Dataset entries
◇ ◇ ◇ ◇ ◇
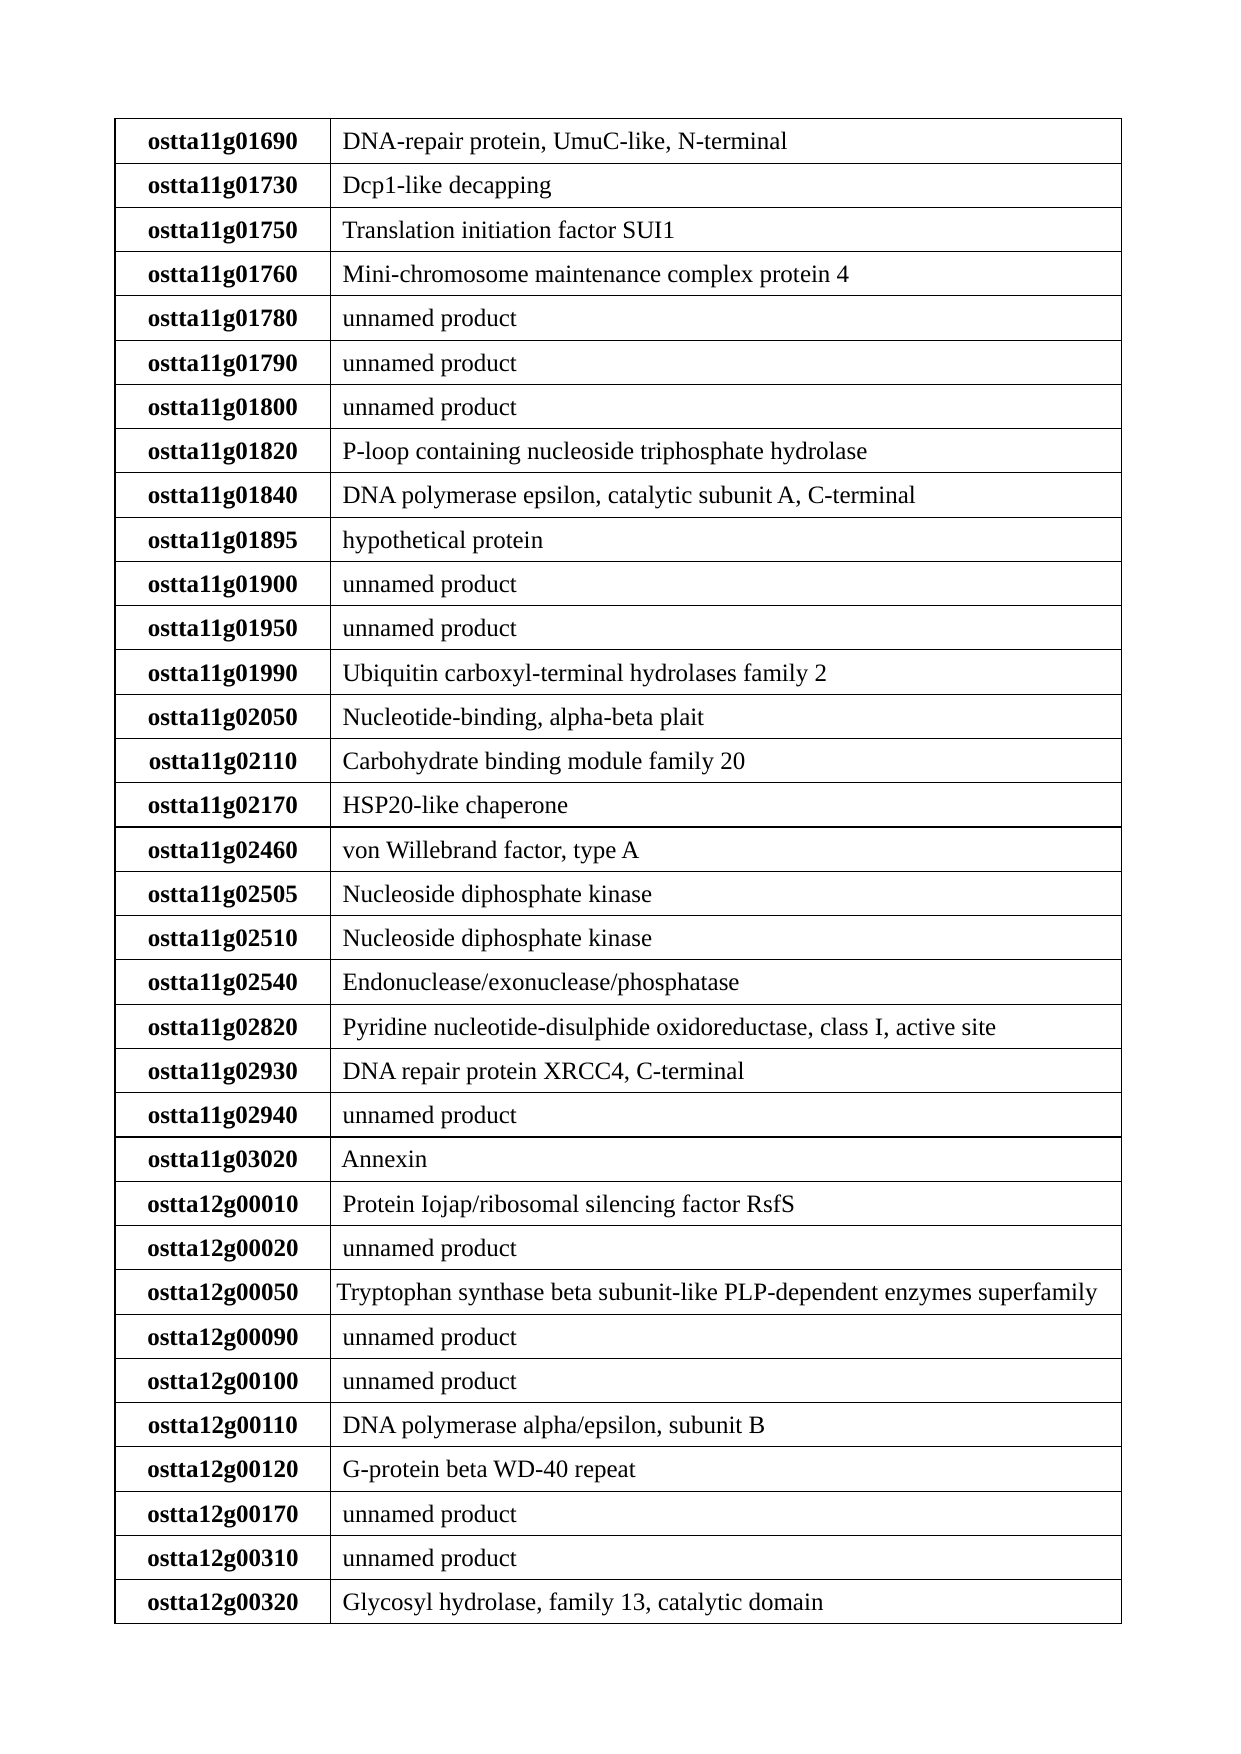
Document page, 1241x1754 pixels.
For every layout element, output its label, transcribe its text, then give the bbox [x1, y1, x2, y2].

table_cell ostta11g02510 [116, 916, 330, 959]
table_cell ostta12g00010 [116, 1182, 330, 1225]
table_cell G-protein beta WD-40 repeat [331, 1447, 1121, 1491]
table_cell [1122, 472, 1240, 517]
table_cell unnamed product [331, 341, 1121, 384]
table_cell ostta12g00050 [116, 1270, 330, 1313]
table_cell Translation initiation factor SUI1 [331, 208, 1121, 251]
table_cell ostta12g00020 [116, 1226, 330, 1269]
table_cell [1122, 915, 1240, 959]
table_cell [1122, 826, 1240, 871]
table_cell unnamed product [331, 1093, 1121, 1136]
table_cell [1122, 295, 1240, 339]
table_cell Ubiquitin carboxyl-terminal hydrolases family 2 [331, 650, 1121, 694]
table_cell [1122, 1136, 1240, 1181]
table_cell [1122, 384, 1240, 428]
table_cell DNA-repair protein, UmuC-like, N-terminal [331, 119, 1121, 162]
table_cell [1122, 782, 1240, 826]
table_cell [1122, 1004, 1240, 1048]
table_cell [1122, 1402, 1240, 1446]
table_cell ostta12g00310 [116, 1536, 330, 1579]
table_cell ostta11g02505 [116, 872, 330, 915]
table_cell ostta12g00170 [116, 1492, 330, 1535]
table_cell ostta12g00100 [116, 1359, 330, 1402]
table_cell unnamed product [331, 1359, 1121, 1402]
table_cell [1122, 561, 1240, 605]
table_cell DNA polymerase epsilon, catalytic subunit A, C-terminal [331, 473, 1121, 517]
table_cell hypothetical protein [331, 518, 1121, 561]
table_cell ostta12g00120 [116, 1447, 330, 1491]
table_cell [1122, 517, 1240, 561]
table_cell ostta11g03020 [116, 1138, 330, 1181]
table_cell [1122, 1269, 1240, 1313]
table_cell ostta12g00110 [116, 1403, 330, 1446]
table_cell Glycosyl hydrolase, family 13, catalytic domain [331, 1580, 1121, 1623]
table_cell ostta11g02460 [116, 828, 330, 871]
table_cell unnamed product [331, 1536, 1121, 1579]
table_cell [1122, 1181, 1240, 1225]
table_cell unnamed product [331, 296, 1121, 339]
table_cell unnamed product [331, 562, 1121, 605]
table_cell [1122, 1358, 1240, 1402]
table_cell Pyridine nucleotide-disulphide oxidoreductase, class I, active site [331, 1005, 1121, 1048]
table_cell ostta11g01895 [116, 518, 330, 561]
table_cell DNA repair protein XRCC4, C-terminal [331, 1049, 1121, 1092]
table_cell unnamed product [331, 606, 1121, 649]
table_cell ostta11g01760 [116, 252, 330, 295]
table_cell [1122, 163, 1240, 207]
table_cell ostta11g02110 [116, 739, 330, 782]
table_cell [1122, 1579, 1240, 1623]
table_cell P-loop containing nucleoside triphosphate hydrolase [331, 429, 1121, 472]
table_cell ostta11g01990 [116, 650, 330, 694]
table_cell [1122, 428, 1240, 472]
table_cell ostta11g02940 [116, 1093, 330, 1136]
table_cell [1122, 207, 1240, 251]
table_cell [1122, 738, 1240, 782]
table_cell Endonuclease/exonuclease/phosphatase [331, 960, 1121, 1003]
table_cell ostta11g01900 [116, 562, 330, 605]
table_cell ostta11g01780 [116, 296, 330, 339]
table_cell ostta11g02820 [116, 1005, 330, 1048]
table_cell [1122, 605, 1240, 649]
table_cell HSP20-like chaperone [331, 783, 1121, 826]
table_cell Mini-chromosome maintenance complex protein 4 [331, 252, 1121, 295]
table_cell [1122, 959, 1240, 1003]
table_cell ostta11g01840 [116, 473, 330, 517]
table_cell ostta11g02170 [116, 783, 330, 826]
table_cell ostta11g02930 [116, 1049, 330, 1092]
table_cell Annexin [331, 1138, 1121, 1181]
table_cell [1122, 1491, 1240, 1535]
table_cell [1122, 251, 1240, 295]
table_cell Nucleoside diphosphate kinase [331, 916, 1121, 959]
table_cell [1122, 340, 1240, 384]
table_cell ostta11g01950 [116, 606, 330, 649]
table_cell [1122, 1048, 1240, 1092]
table_cell [1122, 649, 1240, 694]
table_cell [1122, 1314, 1240, 1358]
table_cell ostta11g01750 [116, 208, 330, 251]
table_cell [1122, 871, 1240, 915]
table_cell [1122, 694, 1240, 738]
table_cell unnamed product [331, 1492, 1121, 1535]
table_cell von Willebrand factor, type A [331, 828, 1121, 871]
table_cell [1122, 1225, 1240, 1269]
table_cell unnamed product [331, 385, 1121, 428]
table_cell Nucleoside diphosphate kinase [331, 872, 1121, 915]
table_cell ostta11g01820 [116, 429, 330, 472]
table_cell ostta11g01730 [116, 164, 330, 207]
table_cell unnamed product [331, 1226, 1121, 1269]
table_cell [1122, 1446, 1240, 1491]
table_cell ostta11g02540 [116, 960, 330, 1003]
table_cell Nucleotide-binding, alpha-beta plait [331, 695, 1121, 738]
table_cell Carbohydrate binding module family 20 [331, 739, 1121, 782]
table_cell DNA polymerase alpha/epsilon, subunit B [331, 1403, 1121, 1446]
table_cell unnamed product [331, 1315, 1121, 1358]
table_cell ostta11g01800 [116, 385, 330, 428]
table_cell [1122, 118, 1240, 162]
table_cell [1122, 1535, 1240, 1579]
table_cell ostta11g01790 [116, 341, 330, 384]
table_cell ostta11g02050 [116, 695, 330, 738]
table_cell ostta11g01690 [116, 119, 330, 162]
table_cell Tryptophan synthase beta subunit-like PLP-dependent enzymes superfamily [331, 1270, 1121, 1313]
table_cell ostta12g00320 [116, 1580, 330, 1623]
table_cell Dcp1-like decapping [331, 164, 1121, 207]
table_cell Protein Iojap/ribosomal silencing factor RsfS [331, 1182, 1121, 1225]
table_cell ostta12g00090 [116, 1315, 330, 1358]
table_cell [1122, 1092, 1240, 1136]
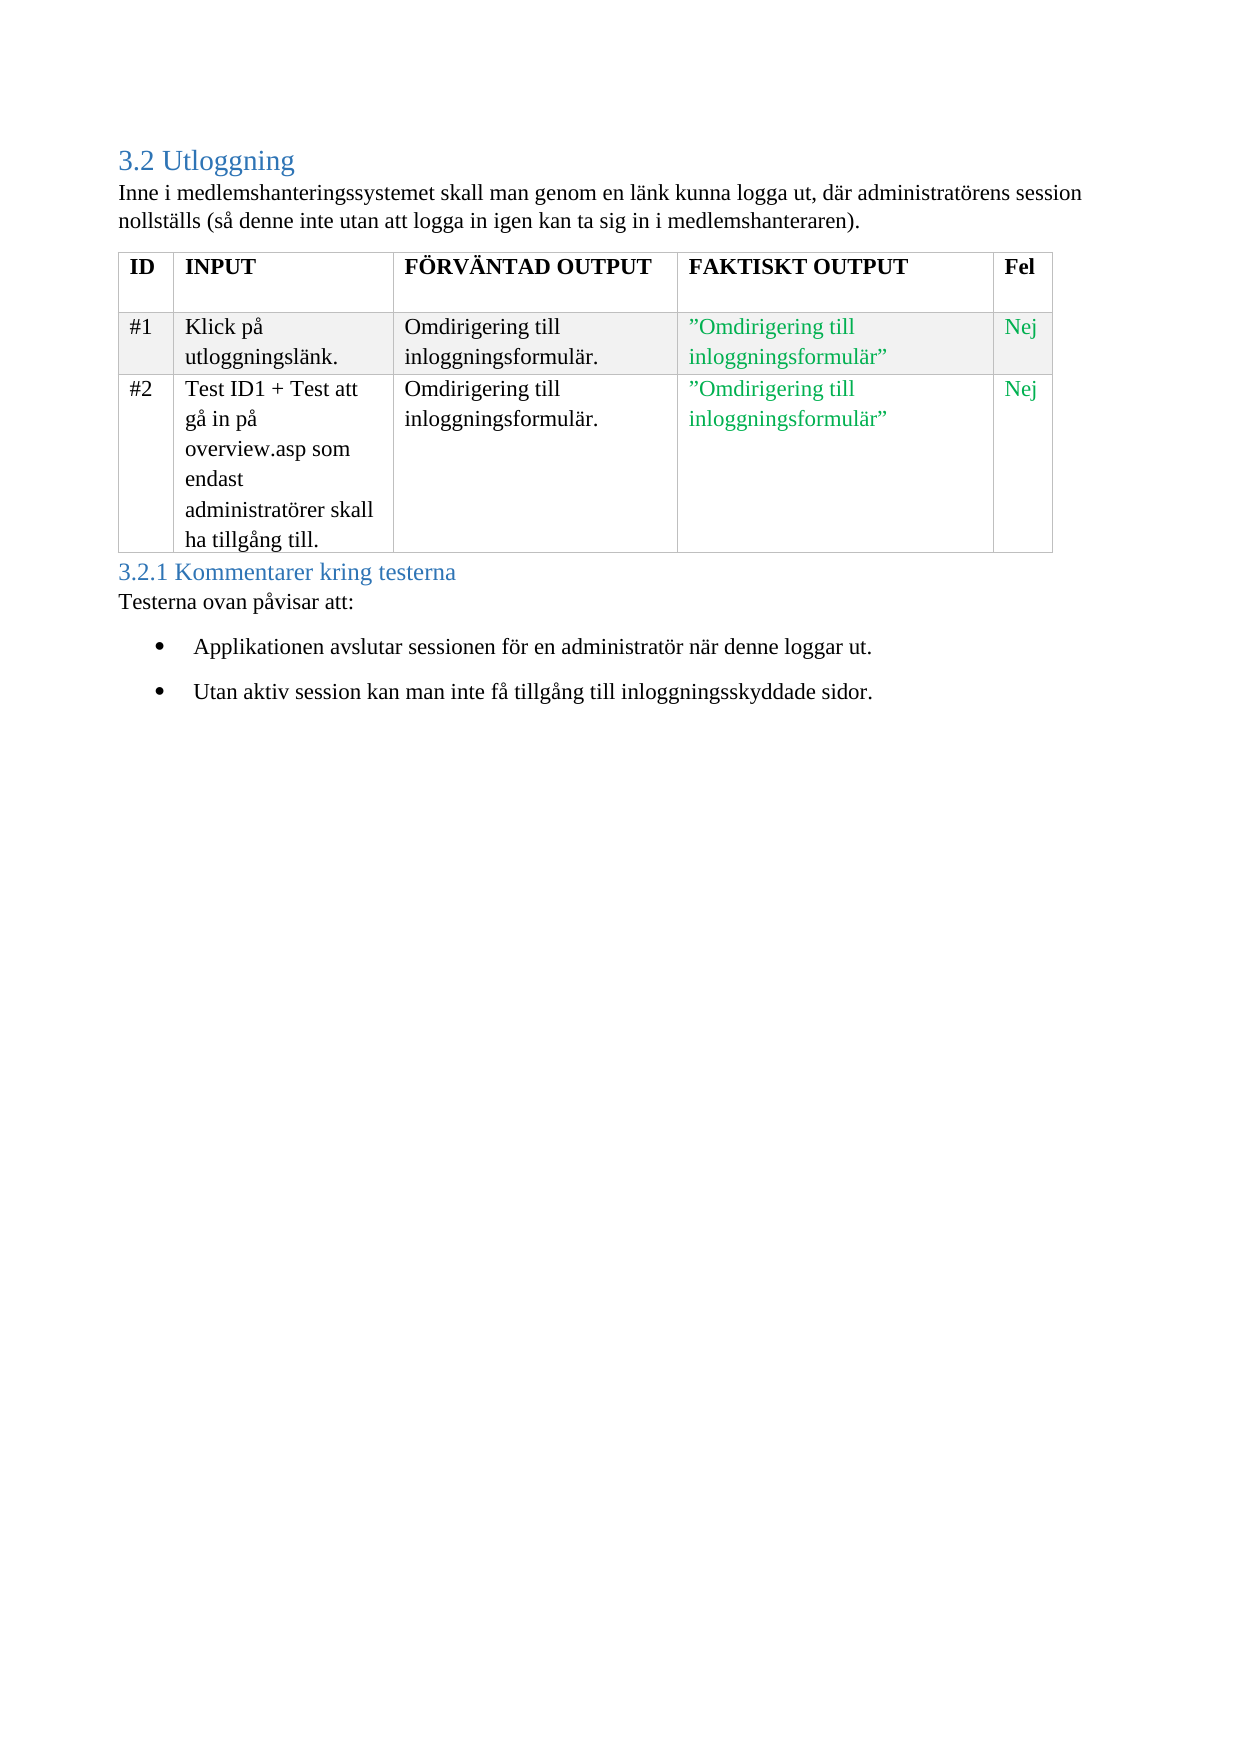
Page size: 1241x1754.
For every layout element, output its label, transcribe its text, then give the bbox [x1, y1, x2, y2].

text Inne i medlemshanteringssystemet skall man genom en länk kunna logga ut, där administratörens session nollställs (så denne inte utan att logga in igen kan ta sig in i medlemshanteraren). [118, 179, 1122, 233]
subtitle 3.2 Utloggning [118, 143, 1122, 177]
table_cell Nej [994, 313, 1052, 374]
table_cell Klick på utloggningslänk. [174, 313, 393, 374]
list Utan aktiv session kan man inte få tillgång till inloggningsskyddade sidor. [156, 678, 1122, 704]
table_header INPUT [174, 253, 393, 312]
subtitle 3.2.1 Kommentarer kring testerna [118, 557, 1122, 586]
table_cell Omdirigering till inloggningsformulär. [394, 313, 677, 374]
table_header FAKTISKT OUTPUT [678, 253, 993, 312]
table_header Fel [994, 253, 1052, 312]
table_header ID [119, 253, 173, 312]
text Testerna ovan påvisar att: [118, 588, 1122, 614]
table_cell #2 [119, 375, 173, 552]
table_cell Nej [994, 375, 1052, 552]
table_header FÖRVÄNTAD OUTPUT [394, 253, 677, 312]
table_cell #1 [119, 313, 173, 374]
table_cell Omdirigering till inloggningsformulär. [394, 375, 677, 552]
table_cell Test ID1 + Test att gå in på overview.asp som endast administratörer skall ha tillgång till. [174, 375, 393, 552]
list Applikationen avslutar sessionen för en administratör när denne loggar ut. [156, 633, 1122, 659]
table_cell ”Omdirigering till inloggningsformulär” [678, 313, 993, 374]
table_cell ”Omdirigering till inloggningsformulär” [678, 375, 993, 552]
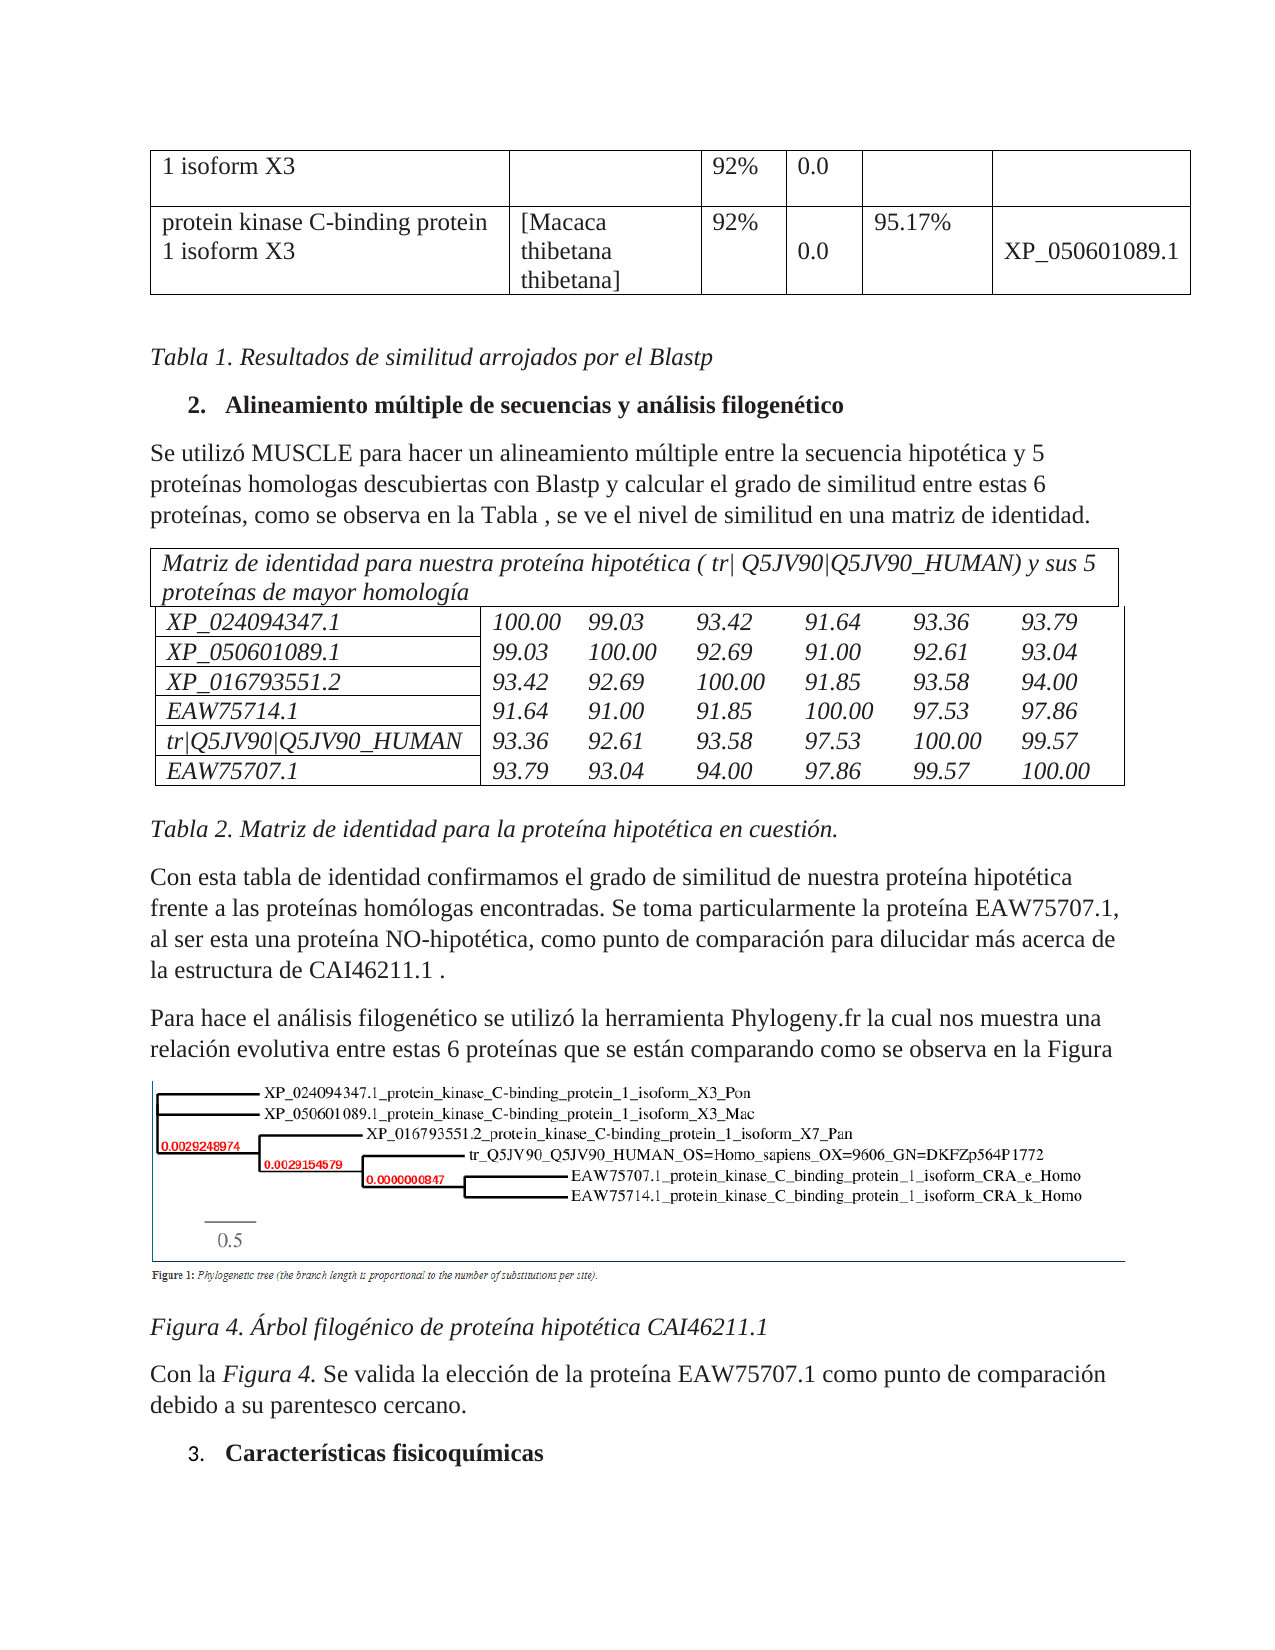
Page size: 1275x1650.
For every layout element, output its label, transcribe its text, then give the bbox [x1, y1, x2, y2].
◇ ◇ ◇ ◇ ◇
Every line above that contains "inloggningsformulär" counts once. Give the number of those lines and nothing more.

4